LONDON - A new plan out today will allow privatisation of cities and land.
The scheme, which will allow people who do not work in government to buy land in England, Wales, Scotland and Northern Ireland. The plots of land will be divided into county, then city or town cluster, then into districts.
The first segment of land to be sold was Sutton Coldfield, a suburb in North Birmingham. It was bought by web giant Google, for £5,000,000 (US$8,000,000).
The money will be split 60-40, Birmingham City Council - Government.
"Look," said Mark Smith, who was at the auction against Amazon.com, Apple, Sony, Murdoch, and others. "We need servers to direct all of our traffic, and where better than an area close to police stations, fire stations, and access to high-speed optic-fibre internet cable? So, we'll displace a couple of thousand people, but hey."
The government will be able to divide the nation into over 100,000 plots, garnering enough money to pay off the deficit.

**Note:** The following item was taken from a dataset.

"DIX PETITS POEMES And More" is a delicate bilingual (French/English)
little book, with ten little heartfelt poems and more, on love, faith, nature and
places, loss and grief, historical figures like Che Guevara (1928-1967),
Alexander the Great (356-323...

"What this new plan will do," said a spokesman for David Cameron. "it will ensure that no public services are cut. In fact, there would be no need for tuition fees. And when those guys finish university, there'll be literally, companies at their doorstep. So, a Win-Win situation."
However, the plan is without its detractions.
"This may pump money into the economy," said Paul Benson, financial expert. "But in the short term, this will lead to British companies being pushed out of the market."
As of press time, an administrative error meant that the land where the Houses of Parliament are and No. 10 are, is up for sale to anyone for £10.